**WHAT TO PRODUCE**.
What is needed is an exact copy of every entry, without the pictures.

**INPUT DATA**.
☆ ☆ ☆

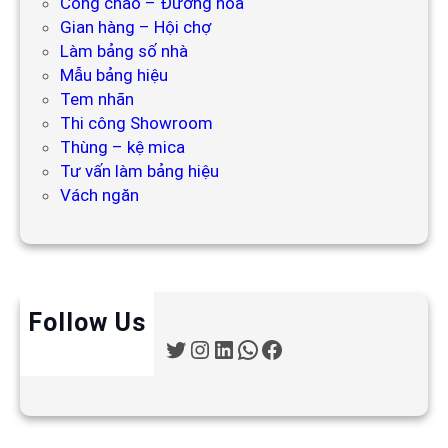
Cổng chào – Đường hoa
Gian hàng – Hội chợ
Làm bảng số nhà
Mẫu bảng hiệu
Tem nhãn
Thi công Showroom
Thùng – kệ mica
Tư vấn làm bảng hiệu
Vách ngăn
Follow Us
T
I
L
W
F
w
n
i
h
a
i
s
n
a
c
t
t
k
t
e
t
a
e
s
b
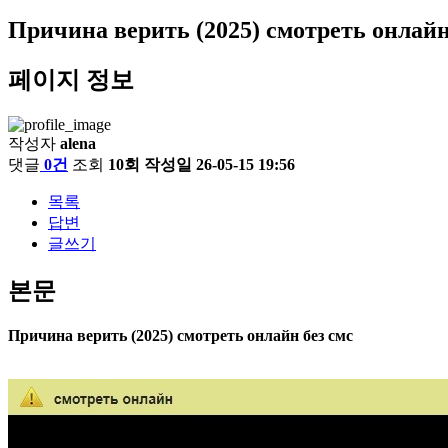
Причина верить (2025) смотреть онлайн
페이지 정보
작성자
alena
댓글
0건
조회
10회
작성일
26-05-15 19:56
목록
답변
글쓰기
본문
Причина верить (2025) смотреть онлайн без смс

☆ ☆ ☆

**REPLY**.
Cổng chào – Đường hoa
Gian hàng – Hội chợ
Làm bảng số nhà
Mẫu bảng hiệu
Tem nhãn
Thi công Showroom
Thùng – kệ mica
Tư vấn làm bảng hiệu
Vách ngăn
Follow Us
T
I
L
W
F
w
n
i
h
a
i
s
n
a
c
t
t
k
t
e
t
a
e
s
b
Причина верить (2025) смотреть онлайн
페이지 정보
작성자
alena
댓글
0건
조회
10회
작성일
26-05-15 19:56
목록
답변
글쓰기
본문
Причина верить (2025) смотреть онлайн без смс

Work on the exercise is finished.